Laser line for highly accurate results
Laser line technology offers several advantages. Gaps in the signal caused by steam or particles do not affect the measurement. Sheet tilting can also be detected and compensated for and, as a result, the thickness accuracy is identical for flat sheets and tilted sheets. The laser line can also detect sheet edges. The sheet width can therefore be measured using two C-frame systems.
Simple application, high time savings
Radiometric measuring systems are maintenance-intensive and require high calibration efforts. Laser-based systems are much easier to use. They perform the calibration automatically and quickly so that it can be done between two slabs. Alloy compensation is not necessary, as the thickness measurement can be performed independently of the material or surface. CGK tests can be easily performed via the software. Maintenance is simple, limited to intermittent cleaning of the protective windows, and is usually done via the air purge. The system issues a message in the event of heavy contamination. Since the lasers used are class 3R and can be easily switched off, maintenance work can be carried out quickly and safely.
Normally acquisition and operating costs for laser-based thickness measuring systems are significantly lower than for X-ray-based measuring systems, for example.
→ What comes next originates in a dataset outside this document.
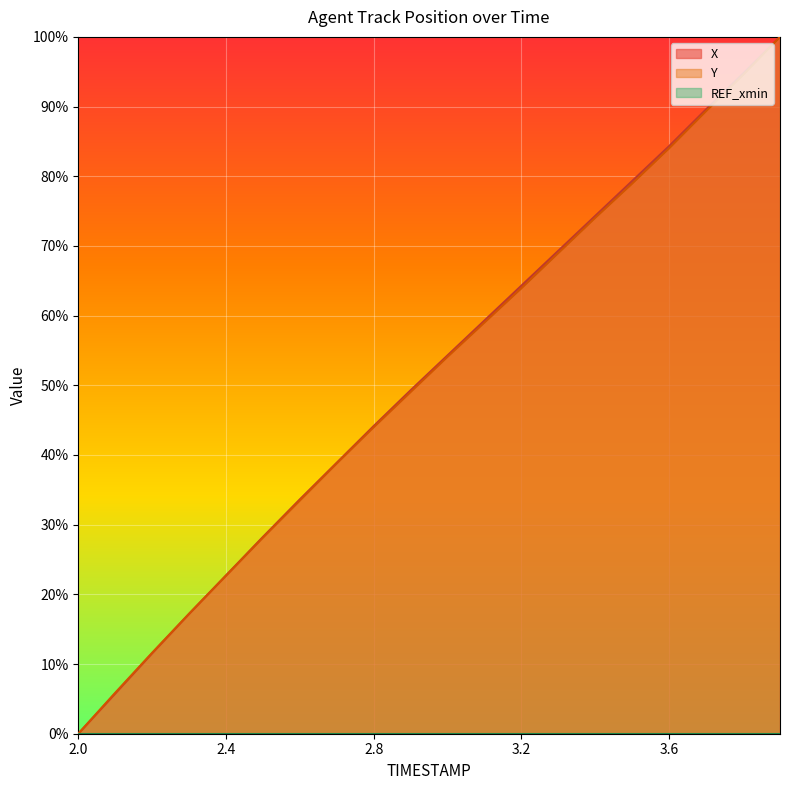

What is the value of the X point at the 8th from the left?

38.9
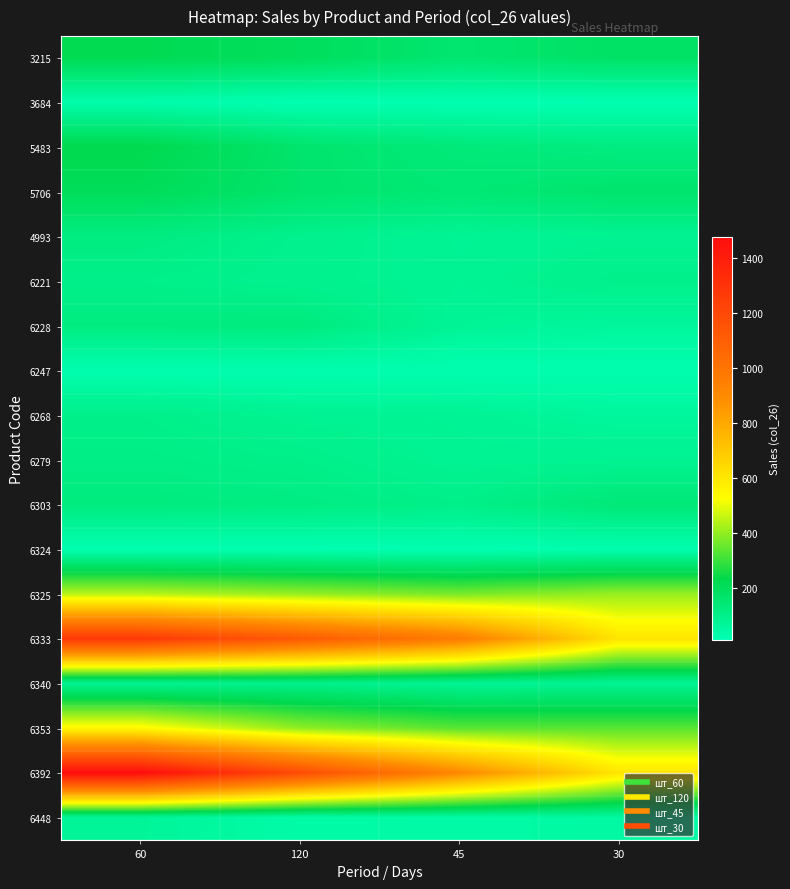

What is the smallest value displayed?

11.0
A laser diode lasts for many years and the lasers can be turned off when not in active use to further extend their life.
C-frame systems from Micro-Epsilon
Micro-Epsilon has a wide range of thickness measuring systems for different requirements and applications. C-frames are designed for use in very difficult environments, including hot rolling mills. A three-layer stainless steel housing with active cooling protects against heat radiation. In addition, the temperature inside the C-frame is continuously measured at a number of points to monitor and compensate for the lingering effects of rapidly changing ambient temperatures.
The C-frame systems can measure material up to 2.8 m wide. Two C-frames can also be combined to double this width to 5.6 m. The C-frame can be positioned anywhere in the plate width direction and also move continuously to scan the complete width, so both transverse and longitudinal thickness profiles are possible. In traversing mode, the system also measures the sheet width. Compared to a radiometric gauge, the C-frame occupies much less space in plate transport direction. This makes integration into existing lines easier.
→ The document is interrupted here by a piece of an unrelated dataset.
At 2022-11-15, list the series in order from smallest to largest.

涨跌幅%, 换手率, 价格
Where are laser scanners used?
Thickness, width and length measurements in the continuous casting plant
In the continuous caster, slab thickness, thickness profile, width and length can be measured by a C-frame. Since the slab moves slowly, the user can let the C-frame scan continuously to get a thickness map of the slab in two dimensions. The measured values can then be used for the continuous caster as well as for pre-setting of the down-stream hot rolling mill.
Laser scanners in the Quarto mill
A common application for thickness gauges occurs after the mill. Here they control the rolling mill, providing measured values for adjustments and ensuring quality. Since the mills are reversing, a single C-frame can measure centerline thickness in one direction, scan the plate for thickness profile and width at stand-still and then continue the scanning as the plate moves back into the mill. When the rolling is finished, a more detailed thickness measurement can be performed before the plate goes to hot leveling and the cooling bed. This information can be used for the subsequent cutting process. As a result, the sheets meet the required specifications, which increases the material yield.
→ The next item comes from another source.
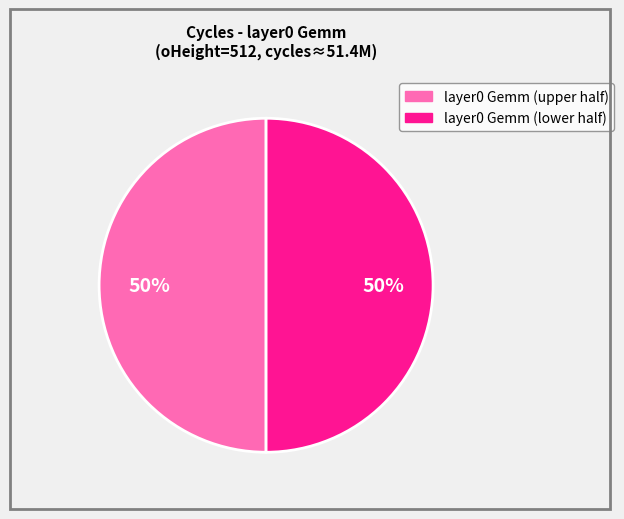

To the nearest percent, what is the average slice percentage?

50%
Plate shearing measurements
The sheets passing through the shearing machine are cooled down and have a constant temperature. In the shearing plant, they are cut to the required format. Compared to a simple visual inspection, the thickness gauges allow a continuous and highly accurate inspection of specified tolerance values and measurement patterns. C-frames from Micro-Epsilon match different scan patterns and tolerances for each individual sheet. In this way, customer-specific test processes are possible. In the final process of sheet metal finishing, which acts as a final check, the thickness measuring systems can be used effectively and reliably to check the sheets for compliance with the correct dimensions and, at the same time, avoid any customer complaints.
Thickness measuring systems from Micro-Epsilon, which work with laser scanners, offer a precise economical solution for thickness, width and length measurements in the metal processing industry. They are easy to install and do not require complex calibration for different alloys. The measurement results are output at high speed, which means that these systems are designed for dynamic use in the production line. Thanks to high-quality protective measures, Micro-Epsilon laser scanners deliver precise results even in difficult environmental conditions where dust or dirt are present. The scanners, based on different technologies with red and blue laser diodes, some of which have been patented by Micro-Epsilon, deliver highly accurate results for both cold and red-hot metals. C-frame systems with laser scanners from the scanCONTROL series offer maximum precision, enormous flexibility and application diversity in automated industrial processes.